Preparing the Kabuli pallow.
An array of offerings.

The cooking is subtle—Afghan cuisine is flavorful but not spicy, boosted by pickles and soothed by yogurt—and hinges on deft combinations and excellent sourcing. Kandahar’s lamb and beef are sourced from Old Line Custom Meat Co., while the pumpkins for the kadoo as well as the turnips for the shalgham that accompanies many plates are from Sharp’s, a 120-year-old farm in Howard County that Akbari visits twice a week.

Much of the menu traces to Akbari’s grandmother’s recipes, brought to this country from Kandahar, which is both the name of the restaurant and the family’s hometown in southern Afghanistan.

“I always loved Hampden; to me it’s like a small Afghan village,” says Akbari, who opened Kandahar in March 2022 after transforming the location, which was previously a furniture store.

Owner-chef Assad Akbari.

The BYOB restaurant is one big dining room leading to that baklava-loaded counter, which in turn gives way to a shelf lined with jars of brightly colored pickled vegetables that fronts the open kitchen where Akbari and his small staff cook everything, including all those aushak; the mantu, or dumplings; the naan that goes out to every table; the soups and kabobs; and the baklava.

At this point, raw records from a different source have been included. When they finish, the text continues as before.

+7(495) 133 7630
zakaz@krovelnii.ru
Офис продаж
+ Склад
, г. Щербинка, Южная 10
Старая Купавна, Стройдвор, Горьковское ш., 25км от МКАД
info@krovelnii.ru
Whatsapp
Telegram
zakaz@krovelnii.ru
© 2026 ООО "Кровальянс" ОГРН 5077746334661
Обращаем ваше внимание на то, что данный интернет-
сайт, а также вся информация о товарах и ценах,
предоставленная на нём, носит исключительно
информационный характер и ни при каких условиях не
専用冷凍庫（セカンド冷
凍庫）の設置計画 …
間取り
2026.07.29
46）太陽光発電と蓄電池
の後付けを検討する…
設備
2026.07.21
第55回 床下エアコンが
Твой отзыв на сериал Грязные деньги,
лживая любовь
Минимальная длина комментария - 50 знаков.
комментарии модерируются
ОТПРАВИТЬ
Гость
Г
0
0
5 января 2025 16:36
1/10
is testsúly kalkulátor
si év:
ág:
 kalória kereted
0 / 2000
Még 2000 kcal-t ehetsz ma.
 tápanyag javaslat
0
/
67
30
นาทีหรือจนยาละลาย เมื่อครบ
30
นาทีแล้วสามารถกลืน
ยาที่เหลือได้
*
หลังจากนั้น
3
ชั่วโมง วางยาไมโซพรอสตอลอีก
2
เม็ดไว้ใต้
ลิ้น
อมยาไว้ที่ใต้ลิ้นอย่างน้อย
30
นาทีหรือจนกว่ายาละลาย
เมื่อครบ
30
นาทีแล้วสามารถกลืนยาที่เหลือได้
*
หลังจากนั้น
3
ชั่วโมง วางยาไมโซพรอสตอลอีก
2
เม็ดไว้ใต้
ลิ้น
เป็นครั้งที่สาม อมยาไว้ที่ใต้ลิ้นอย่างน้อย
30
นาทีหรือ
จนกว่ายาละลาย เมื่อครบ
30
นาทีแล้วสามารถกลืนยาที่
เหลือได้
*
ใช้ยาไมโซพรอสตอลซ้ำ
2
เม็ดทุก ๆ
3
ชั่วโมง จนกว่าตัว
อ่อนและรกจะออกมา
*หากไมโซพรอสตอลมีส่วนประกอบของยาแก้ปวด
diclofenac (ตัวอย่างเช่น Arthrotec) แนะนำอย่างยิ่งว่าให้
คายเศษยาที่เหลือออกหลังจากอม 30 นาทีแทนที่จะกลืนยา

Even if you’re well-versed in the various dishes, the menu can be daunting. So the best thing to do is to bring a group, secure a big table, return the menus, and instead follow Sadiq’s advice to order a “family-style” meal. (A bargain at $45 per person.) This means that your table will soon be filled with all the appetizers—the kadoo, aushak, and mantu, plus two eggplant dishes, as well as fried triangles stuffed with potatoes and leeks and garnished with more yogurt sauce—before a round of entrees appears.

In our case this meant, of course, Kabuli pallow, then lamb chops, kabobs, stewed chicken, sauced salmon with more seasoned rice, sabzi, a succulent cooked spinach side, and a basket of just-baked naan that somehow kept refilling.

When we couldn’t eat anything more, Sadiq presented us with small bowls of pale Afghan ice cream, cardamom-infused vanilla studded with chopped dates and figs. Did we eat more? We did. And baklava, by the way, is splendid for breakfast.

The-Scoop

KANDAHAR AFGHAN KITCHEN: 914 W. 36th St., Hampden, 667-205-1681. HOURS: Tues.-Fri. 11 a.m.-9 p.m., Sat.-Sun. Noon-9 p.m. PRICES: Appetizers, soups, salads: $5.50-10.95; mains: $11.95-28.95; desserts: $5.50. AMBIANCE: Arty and minimalist.